長嶋:スライドのグラフが売上高の成長推移です。当社が上場したのは2016年ですので、グラフには入っていませんが、2016年の10月期売上高は73億円ほどです。そこから右肩上がりに推移してきました。
私としても、現状維持では満足したくないということを一番に思っています。そのような中で、世間から認められる不動産会社になることを考えると、売上ありきではありませんが、成長イコール人間の成長でもあるため、人間が成長していくためには会社の成長ならびに売上高の成長も欠かせないのではないかと考えています。
ただし、当社は売上ありきではありません。営業利益は、5期連続の増益と、2019年は微増ながらほぼ毎期で増益しており、売上高だけではなく営業利益にもこだわっています。
私自身が成長し続けるという強い信念を持つことで、経営陣が一丸となり強い会社を作っていくことが一番大事ではないかと思っています。

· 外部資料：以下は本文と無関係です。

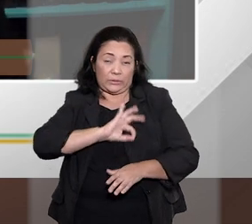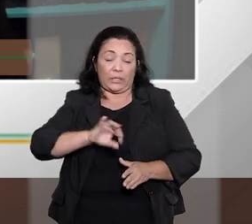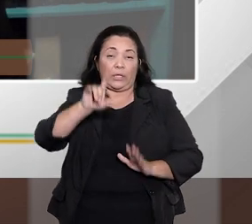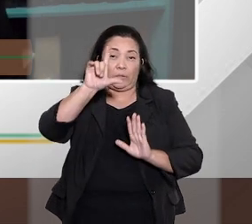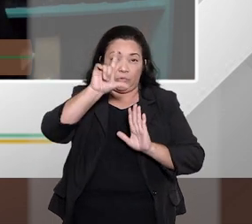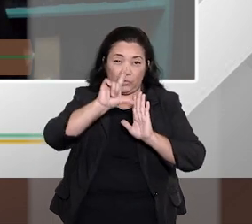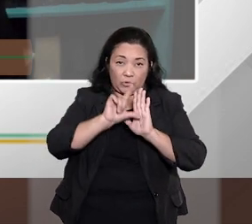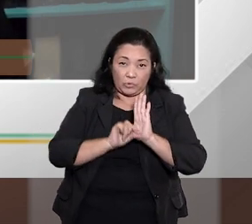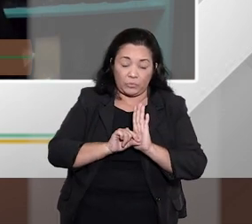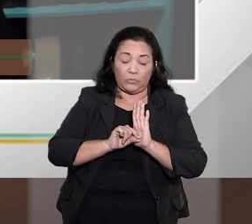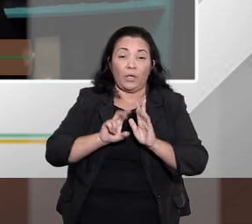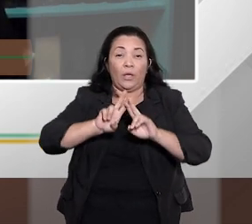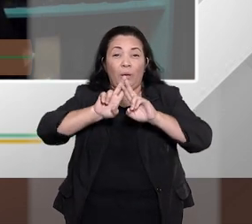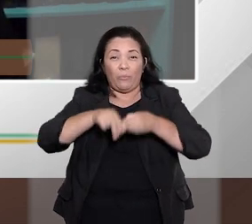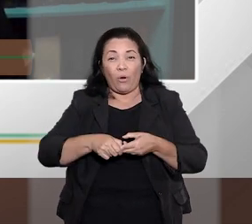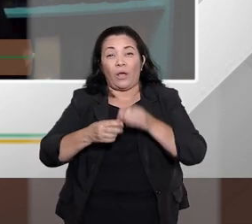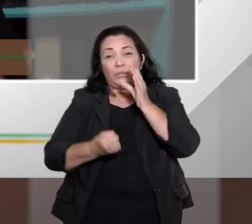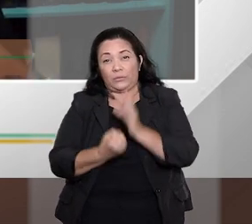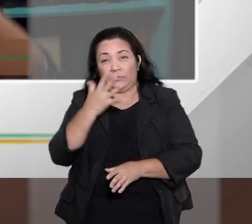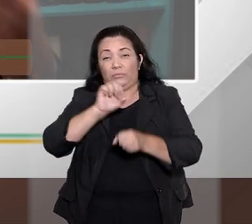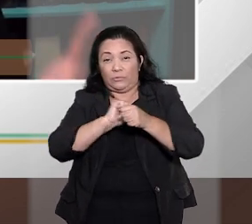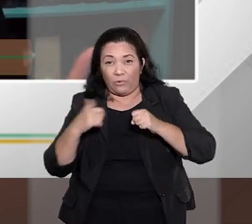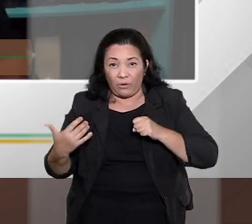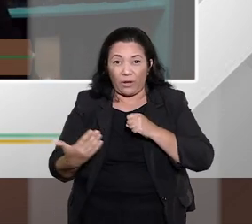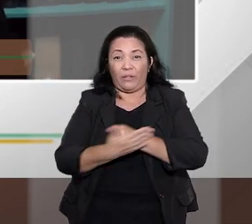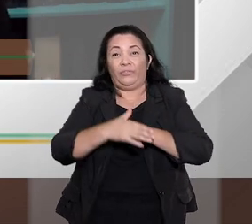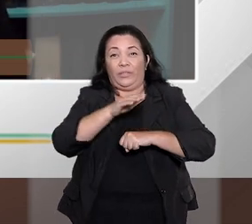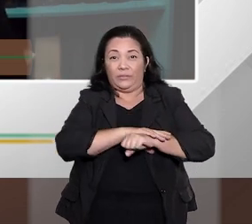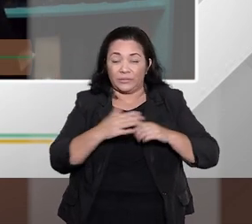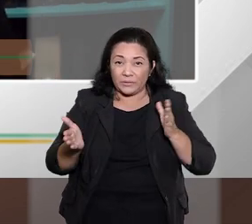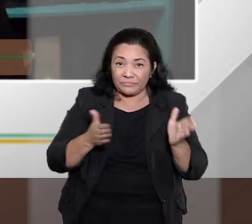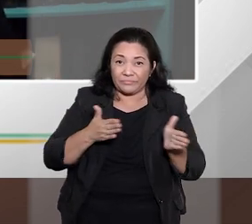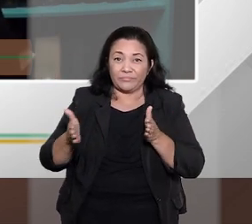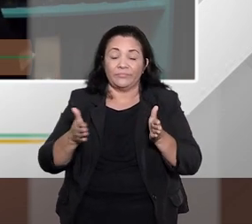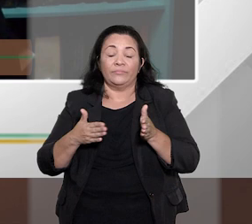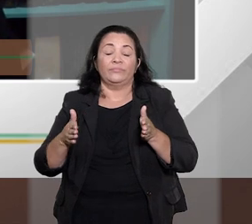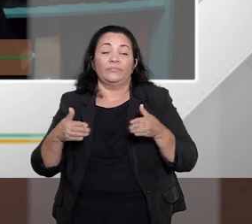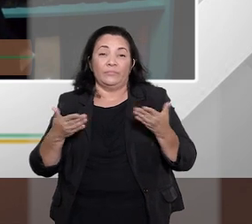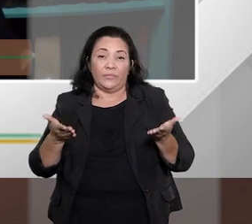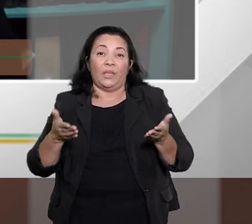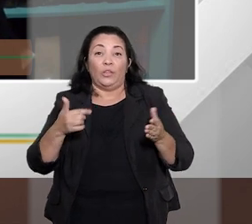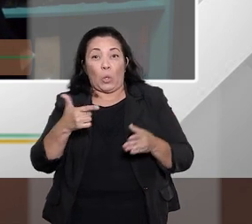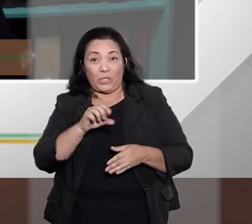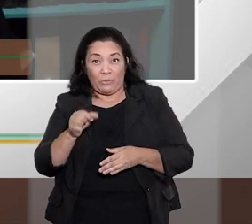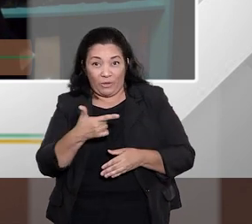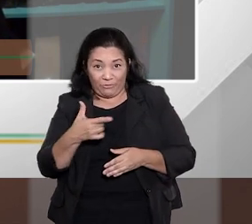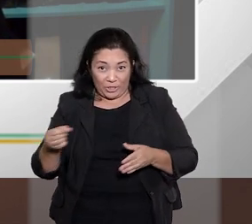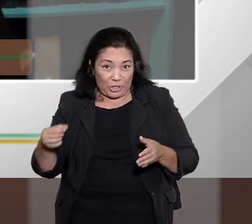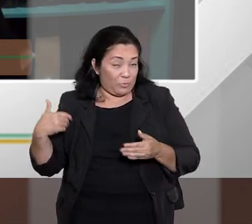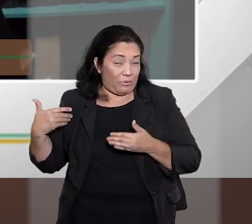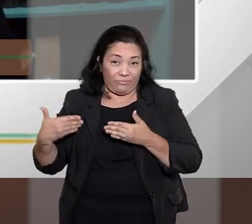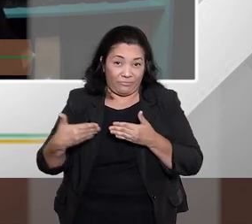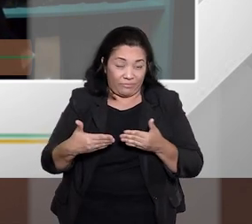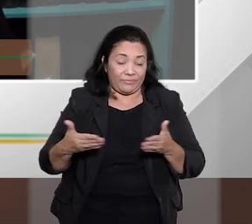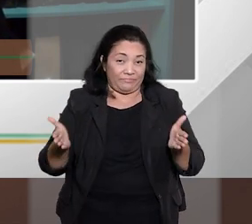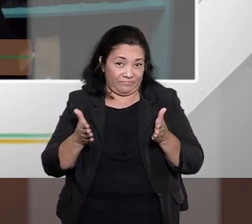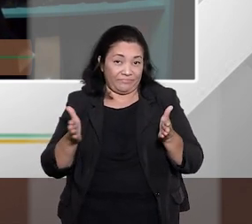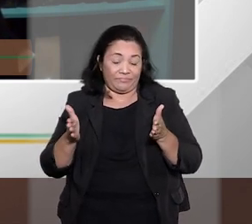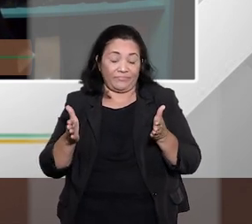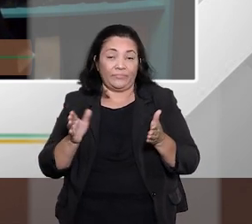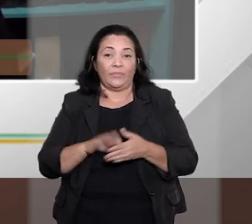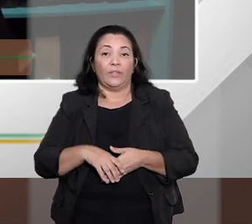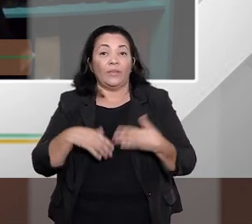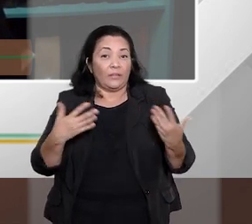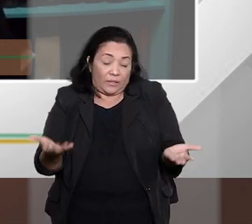agravada com a pandemia, por exemplo, de 2020 para cá. Então,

急成長ということではありませんが、私としては現状維持に甘んじることなく、毎期で成長をしていきたいと考えています。
ただし、私も未来永劫ずっと代表取締役社長を続けるわけではありません。いずれは第2世代、第3世代ということで、各経営陣も成長していますので、彼らが1日も早く私の後継者として次に引っ張っていく人間になってくれればと思っています。
長嶋氏よりご挨拶
2022年10月期第2四半期および通期も、業績予想の確度を高めるように尽力してまいります。株主のみなさまのご期待に添えるようにがんばりますので、今後ともご支援、ご指導をよろしくお願いいたします。ありがとうございました。